1. Équipez-vous de la tête aux pieds : gants, surchaussures, charlotte, surblouse à manches longues, masque et lunettes à usage unique.

2. Vous pouvez pénétrer dans la chambre du résident. Attention, il faut déplacer chemises, pantalons, draps et gants de toilette à bout de bras, sans les secouer, sans toucher la blouse.  

3. Déposez votre magot dans un sac hydrosoluble "doublé d'un sac poubelle". Nouvel avertissement : ils ne doivent jamais entrer "en contact direct avec le sol ou tout autre surface".

4. Vous pouvez - devez - enlever votre équipement de protection dès que vous êtes sorti de la chambre.

5. Immédiatement, vous pouvez - devez - dès à présent prendre une nouvelle paire de gants pour attrapper à nouveau la poignée des sacs et les déposer dans un chariot spécifique, direction la lingerie. Celui-ci devra bien sûr être désinfecté entièrement après utilisation.  
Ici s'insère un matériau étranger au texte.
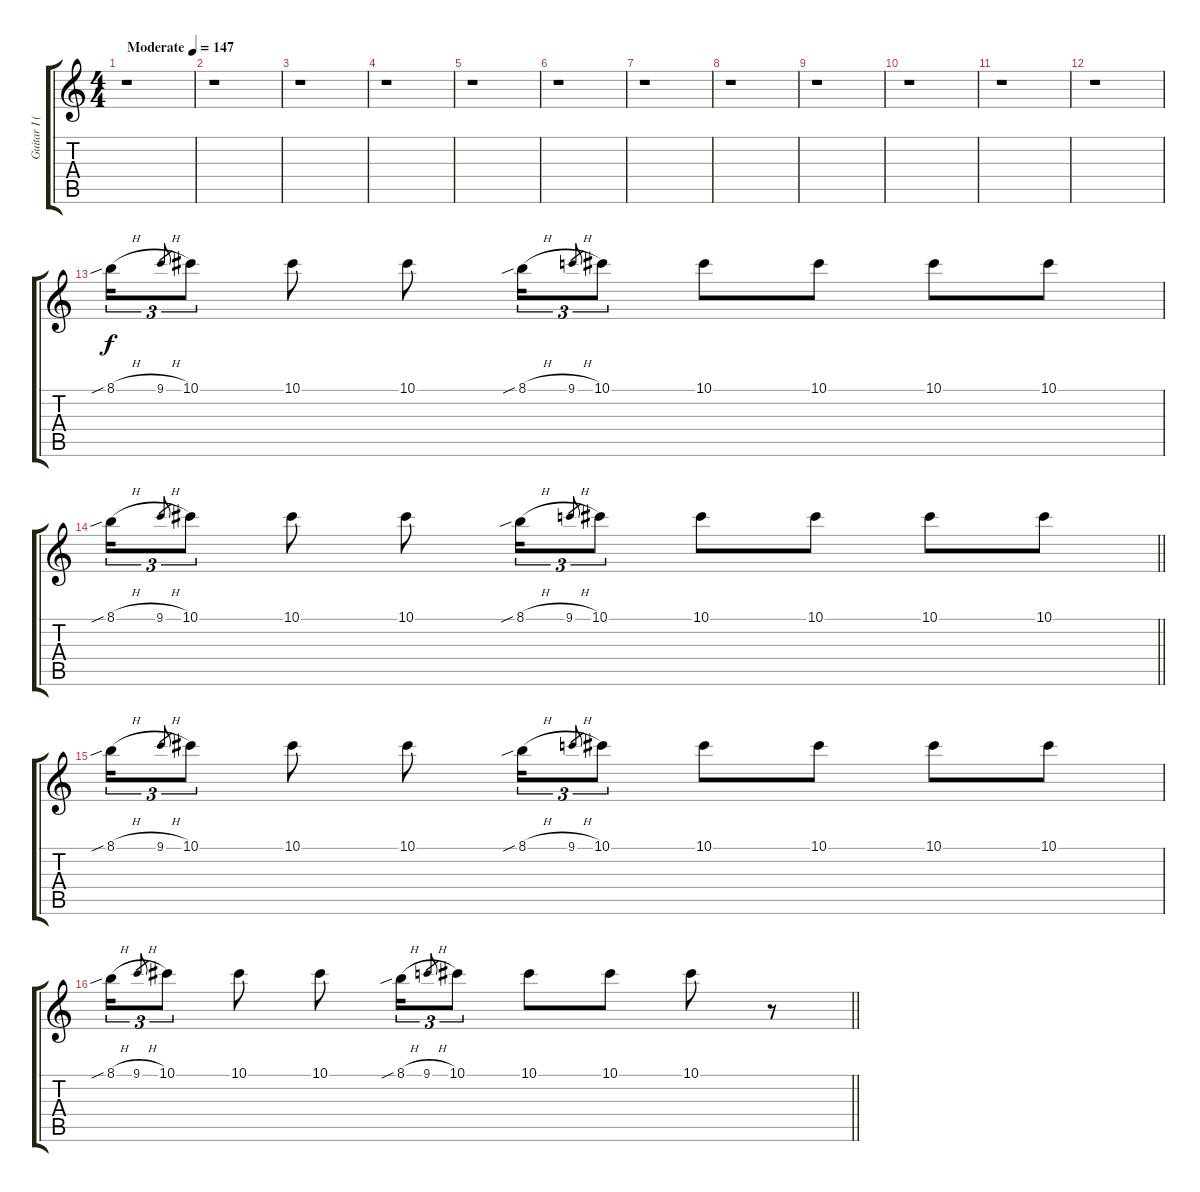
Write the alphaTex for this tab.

\track ("Guitar I (Sakito)" "Guitar I (") {instrument overdrivenguitar}
\staff {score tabs}
\tuning (Eb4 Bb3 Gb3 Db3 Ab2 Db2) {hide}
\ts (4 4)
\tempo (147 "Moderate")
\clef g2
\ks c
r.1{dy f instrument overdrivenguitar} |
r.1 |
r.1 |
r.1 |
r.1 |
r.1 |
r.1 |
r.1 |
r.1 |
r.1 |
r.1 |
r.1 |
8.1{sib h}.16{tu (3 2)} 9.1{h}.8{gr} 10.1.8{tu (3 2)} 10.1.8 10.1.8 8.1{sib h}.16{tu (3 2)} 9.1{h}.8{gr} 10.1.8{tu (3 2)} 10.1.8 10.1.8 10.1.8 10.1.8 |
\barLineRight lightlight
8.1{sib h}.16{tu (3 2)} 9.1{h}.8{gr} 10.1.8{tu (3 2)} 10.1.8 10.1.8 8.1{sib h}.16{tu (3 2)} 9.1{h}.8{gr} 10.1.8{tu (3 2)} 10.1.8 10.1.8 10.1.8 10.1.8 |
8.1{sib h}.16{tu (3 2)} 9.1{h}.8{gr} 10.1.8{tu (3 2)} 10.1.8 10.1.8 8.1{sib h}.16{tu (3 2)} 9.1{h}.8{gr} 10.1.8{tu (3 2)} 10.1.8 10.1.8 10.1.8 10.1.8 |
\barLineRight lightlight
8.1{sib h}.16{tu (3 2)} 9.1{h}.8{gr} 10.1.8{tu (3 2)} 10.1.8 10.1.8 8.1{sib h}.16{tu (3 2)} 9.1{h}.8{gr} 10.1.8{tu (3 2)} 10.1.8 10.1.8 10.1.8 r.8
6. Ce chariot devra attendre en zone "sale", car il sera lavé dans un petite machine, à part. Dès que vous vous repasserez en zone normale, avec le reste du linge, vous serez priés de bien vouloir changer de matériel de protection, pour la troisième fois.

Félicitations, vous venez de faire une lessive en pleine crise du coronavirus. Vous pouvez passer au résident suivant. 

À grande échelle, il s'agit là d'une fiction pour le moment. Actuellement, ce protocole a été appliqué pour un seul patient, dont on suspectait (suspicion levée depuis) qu'il ait été infecté par le coronavirus. Mais à l'aune du pic épidémique en Normandie, les établissements se mettent en ordre de bataille sur le front de la logistique notamment. Dès le premier degré de propagation, soit la simple suspicion de cas, "tout le sale doit rester à l'intérieur", souligne Patrice Machuret, directeur des Séréniales de Bretteville-sur-Odon."La chambre devient un bloc opératoire". 

Dans cette maison de retraite dédiée aux personnes âgées dépendantes, un seul cas repéré ou isolé trop tard suffit à faire dérailler toute la machine. "On déclare de plus en plus de cas suspects, raconte le responsable. Même pour des symptômes dits 'bâtards', comme une diarrhée ou des vomissements, car ce sont des signes cliniques qu'on a pu observer chez certains patients atteints du Covid-19."

 


 

Le linge, "la faille dans le système" 

Sylvain Meissonnier, directeur adjoint de la Mutualité française en Normandie, gestionnaire de six Ehpad dans la région. Selon lui, le linge représente "la faille dans le système". Un détail logistique capable de dévoiler les "logiques administratives qui ont fait que nous ne pouvons pas nous permettre des souplesses, des logiques qui prévalent sur le bien-être des patients". Sur les 600 résidents dont il a la charge, près de 250 confiaient leurs vêtements sales à leur famille. Mais depuis le 11 mars et le confinement des Ehpad, ces dernières ont interdiction de rendre visite à leurs aînés. Résultat : il faut bien absorber cette activité supplémentaire, tout en réduisant de moitié le nombre de rotations liées aux lessives, une partie du personnel étant en arrêt maladie ou classée parmi les profils à risques. "Et nous ne sommes pas au coeur de la crise en Normandie ! Vous imaginez la situation quand on aura un cas avéré dans un Ehpad ?", se prend il à conjecturer. Nous n'avons ni le matériel, ni le personnel, ni les formations pour encaisser."

Quel risque le linge comporte-t-il exactement ? Combien de temps le virus reste-t-il sur les tissus ? Pour quelle charge virale? Les deux directeurs d'établissement que nous avons contactés n'ont pas la réponse, les études étant trop peu nombreuses pour le savoir. "On sait que le virus est probablement aérosolisé, c'est à dire qu'il peut se disperser dans l'air dans certaines situations", avance Sylvain Meissonnier. "Quoi qu'il en soit, on ne prendra évidémment aucun risque", rejoint Patrice Machuret. Un seul cas de suspicion, et c'est déjà la grosse claque, il faut tout réorganiser".